There was some talk of tighter budgets and the way money is carved up is also changing. Nick Richard’s focus of two-thirds of budget on business development and CRM with the remainder supporting a good media and communications programme seemed about right to the others.  As Lee Grunnell from Beachcroft notes, activity must be absolutely focused on “winning work” – and needs to directly support client, sector and Practice Group business plans.  The need to demonstrate better return on investment has helped this push for better alignment.  

Exceptions where there is more of a brand focus were cited for one firm that had recently engaged in a merger and another which was seeking to bring its European clout closer to the brand primacy the firm enjoyed in the US.  However, even allowing for these discrete objectives, there seemed an undeniable swing towards investment in relationships, thought leadership and key accounts and away from brochures and canapés.

Nigel Pyke spoke of an initiative to pull budget from various separate service lines to focus in  a central pot, but Amy Kingdon – while seeing the merit in this – has found that devolving some budgetary control has actually encouraged a clearer sense of ownership and more grown-up thinking about marketing spend.  Instead of people simply pushing for more, more, more they are now being selective about how their cash is being spent.

Death to the hobbyists

Unfocused hospitality and sponsorship seem to be the real victims of this budget re-alignment – and while Partners’ Pet Pony Clubs may be crying into their raffle boxes this year, I doubt many in the professional marketing community will shed a tear.  As David Rough noted however, it takes strong leadership to get rid of the hobbyist projects and it is not a battle that all firms have the stomach for.
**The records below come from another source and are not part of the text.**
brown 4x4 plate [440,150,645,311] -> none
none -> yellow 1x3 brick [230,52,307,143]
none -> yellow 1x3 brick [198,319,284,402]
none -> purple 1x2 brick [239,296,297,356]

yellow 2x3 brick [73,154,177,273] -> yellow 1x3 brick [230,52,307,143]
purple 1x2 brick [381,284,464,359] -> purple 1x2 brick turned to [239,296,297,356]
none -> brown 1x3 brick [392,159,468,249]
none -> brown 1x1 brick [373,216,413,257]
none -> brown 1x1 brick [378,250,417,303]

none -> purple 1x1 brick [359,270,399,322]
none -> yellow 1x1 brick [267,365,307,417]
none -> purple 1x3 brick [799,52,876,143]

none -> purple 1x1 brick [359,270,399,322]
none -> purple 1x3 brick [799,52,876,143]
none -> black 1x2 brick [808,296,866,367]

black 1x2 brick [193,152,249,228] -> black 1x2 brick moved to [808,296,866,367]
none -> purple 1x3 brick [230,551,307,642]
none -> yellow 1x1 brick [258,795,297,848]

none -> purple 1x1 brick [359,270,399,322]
Accountability and transparency seem to be the order of the day and that bodes well for anyone wanting to gain firm commitment to strengthen Key Account Plans, invest in service reviews or strengthen their bid process. 
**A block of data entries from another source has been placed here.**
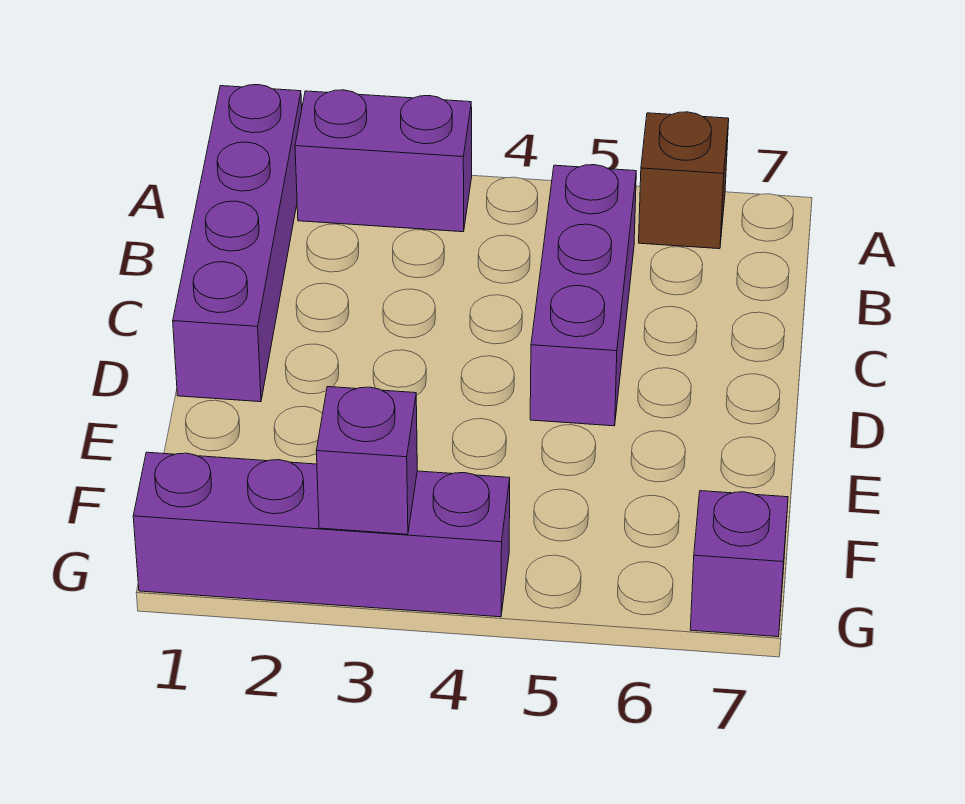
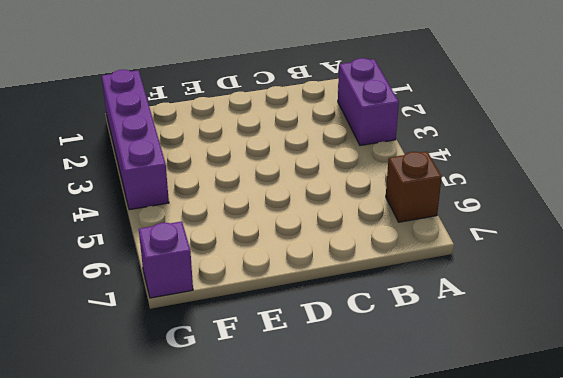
none -> purple 1x4 brick [173,85,302,402]
none -> purple 1x3 brick [530,165,636,426]

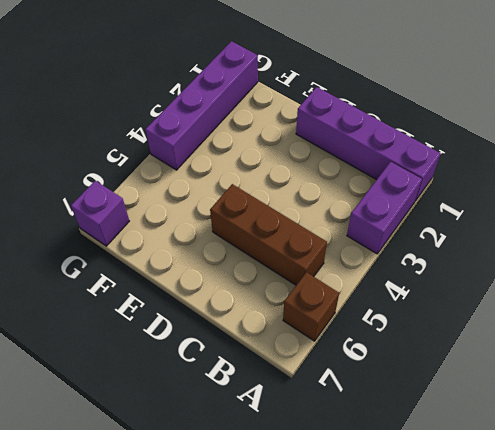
brown 1x3 brick [210,184,327,285] -> purple 1x3 brick [530,165,636,426]
none -> purple 1x1 brick [316,387,417,534]

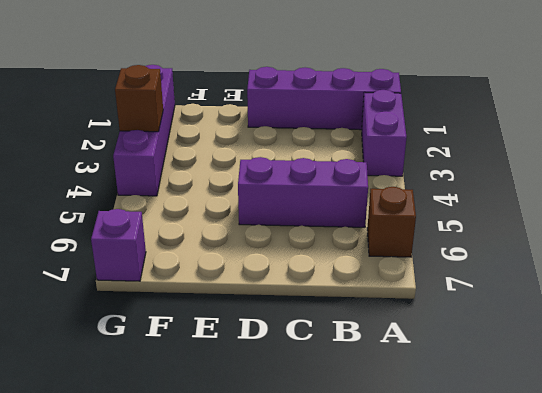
brown 1x1 brick [115,65,163,132] -> purple 1x1 brick [316,387,417,534]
There is however a fear as the economy improves.  Are professional firms like a frightened plane passenger who finds faith in the grip of turbulence only to drop it once the plane lands?  Will the new habits be forgotten as utilisation rates rise?  The group agree that while this is a real threat, odds are against it and now that firms have been forced to evolve, the bad old days of complacency, whimsical plans and lax spending will not return.